BC I'm about to lose my shit on BCBSNC and my shitty in town hospital. I have spent countless hours on the phone with them for multiple billing issues, including depositing a check of mine in a different account, not crediting my account correctly, not receiving BCBSNC payments even through BCBS shows it deposited, etc. I have been fighting with a bill from May 2013 since January because they called and offered me 50% off it I paid off my payment plan in full. I did and they never gave me the 50% off so I still have a balance. THEN last week I got another bill from the same date of service that was $500 more than my last bill (That I am refusing to pay because it was to be paid off by them when they offered to 50% off). Apparently they submitted an adjustment 2 years and 2 months after the date of service! I'm looking online and I see that there was this new rule in place that says there is a two year time limit on filing corrected claims. So how could they submit an adjustment?
Post by perkyderky on Jul 27, 2015 11:12:14 GMT -5
I'm sorry, i can't help in any way. But, I do find BCBSNC to be pretty horrible as far as their CS is concerned. Last June I received a check in the mail for a pretty substantial sum. In the explanation it had a 1 word name on it, and i had no idea what that was. Neither did CS when I called them. Needless to say, in January of this year, I finally received the bill for that amount. 6 months later--?? And it's CRAZY to me to think they have up to 2 years to make changes? WTF?
I haven't deposited 2 checks I've recently received from my local hospital yet, simply because I'm more or less figuring that it's too good to be true and that I will receive a new BCBSNC bill any day now...
I am shocked that they said 2 years, because Medicare only gives 180 days to appeal and 365 days to submit an unpaid claim.

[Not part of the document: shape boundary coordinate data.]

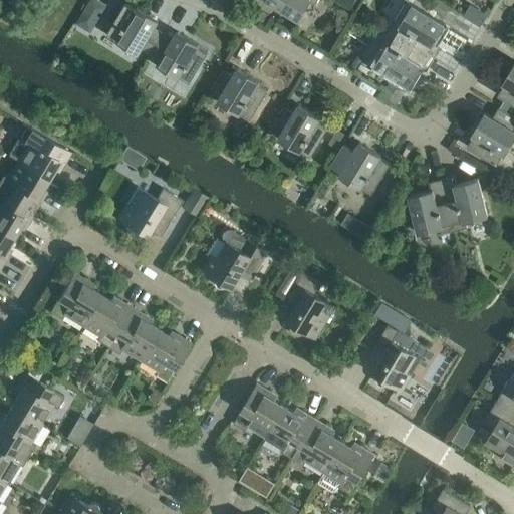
[(89,30),(104,5),(95,0),(88,0),(75,22),(89,30)]
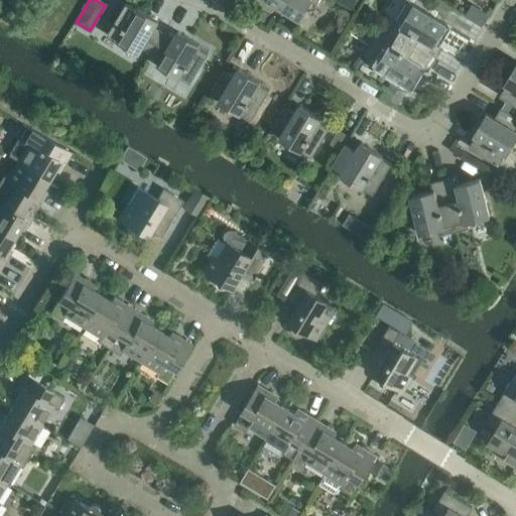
[(266,0),(267,0),(300,20),(312,1),(317,4),(319,0),(266,0)]
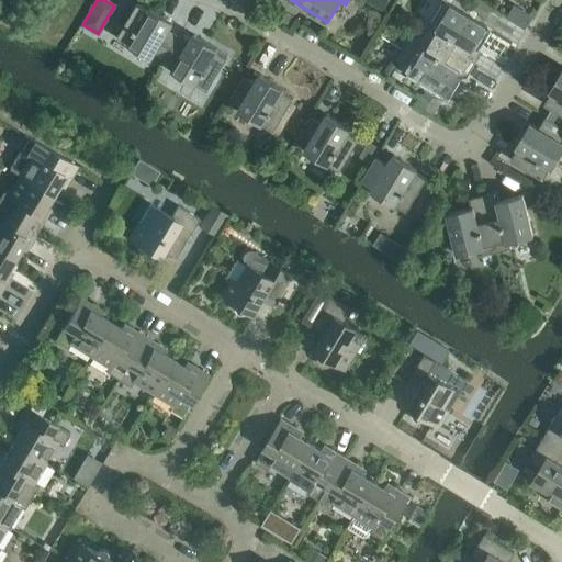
[(431,23),(425,35),(474,66),(482,53),(474,48),(487,27),(445,2),(431,23)]
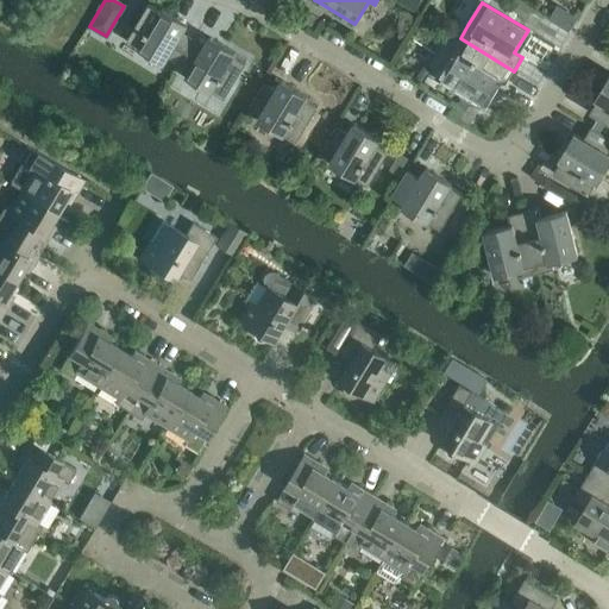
[(129,38),(140,45),(139,48),(164,63),(167,60),(179,66),(194,41),(182,33),(188,24),(163,8),(162,11),(150,4),(129,38)]
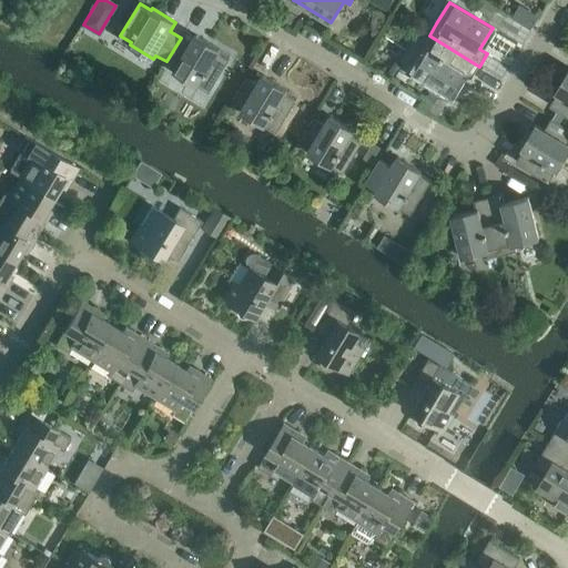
[(520,3),(513,17),(530,29),(538,16),(520,3)]
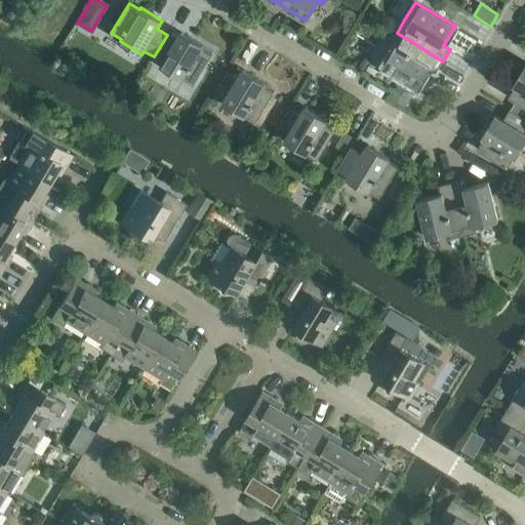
[(275,14),(265,8),(259,16),(271,23),(275,14)]
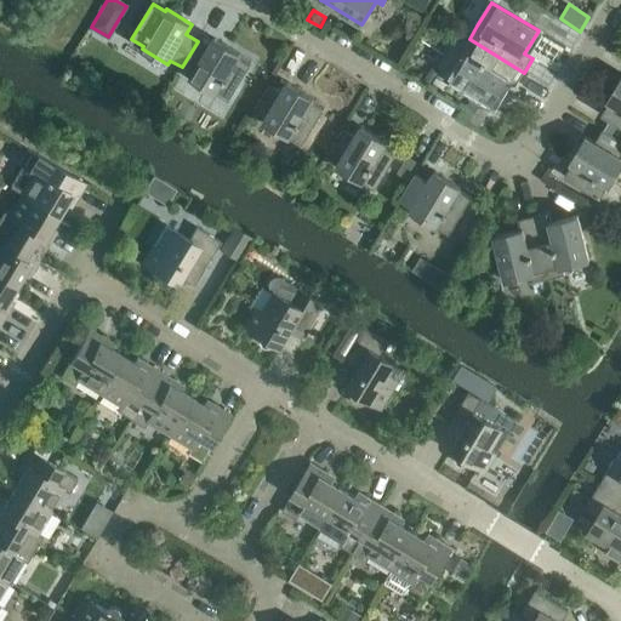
[(193,74),(189,78),(217,95),(218,92),(231,100),(251,63),(239,56),(240,53),(215,38),(209,47),(198,41),(182,67),(193,74)]
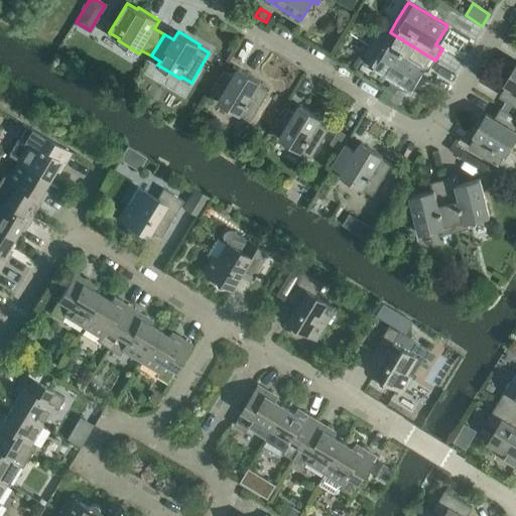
[(435,60),(390,32),(371,63),(410,87),(421,68),(428,72),(435,60)]
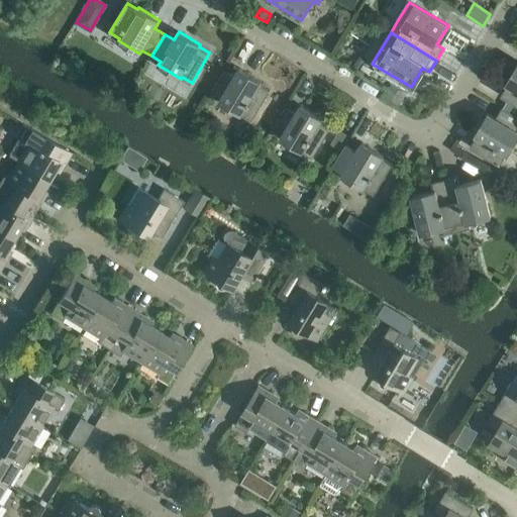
[(516,65),(505,84),(507,85),(501,96),(516,105),(516,65)]
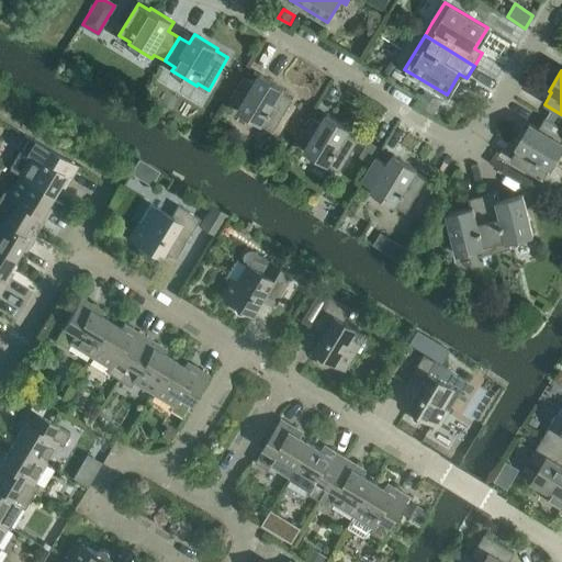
[(229,100),(240,107),(238,111),(262,125),(263,123),(274,131),(294,98),(283,91),(284,89),(260,75),(255,83),(244,77),(229,100)]
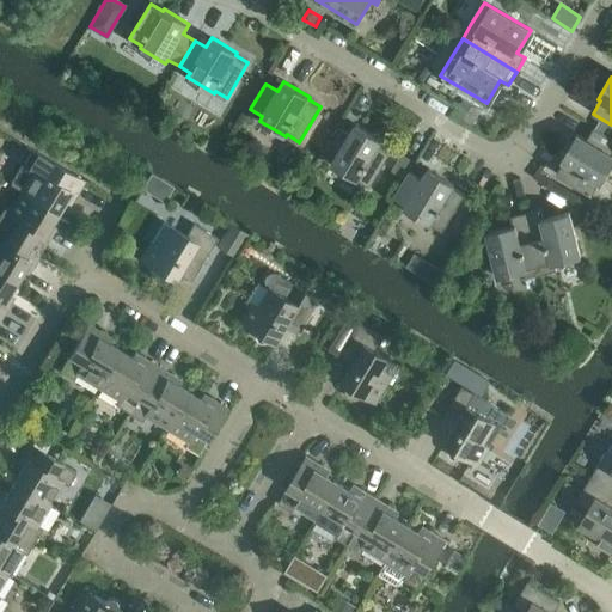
[(465,99),(456,115),(473,127),(483,110),(465,99)]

Most insurances either follow Medicare or have a much shorter time frame.
I would ask that they give you a copy of the original EOP (explanation of payment) showing what was billed and paid (or denied), the appeal or adjustment that was sent, and the EOP that was received as a result of the resubmitted claim. By law they must keep insurance payments and letters on file, so they should be able to send this to you.
Take copious notes. Dates, times, who you talk to, what you discussed. Get a case# if need be.
And don't be afraid to ask for a supervisor. Be nice but firm that you need a resolution in writing by a certain date (like the end of the week, for example).
Your state has an insurance commissioner. Don't be afraid to call them and see if they can offer any help. They can sometimes put pressure on insurance companies when insurance companies are being incredibly horrible and not following the insurance laws to operate in your state. But as far as the hospital billing being incompetent, I don't know if they can help there.
Post by melsamoony on Jul 27, 2015 21:05:59 GMT -5
Get the original explanation of benefits, contact a medical auditor, and if necessary contact your state's bureau of insurance. On the hospital's account just keep escalating until you get to the top. Submit a written complaint documenting all the problems to the billing manager.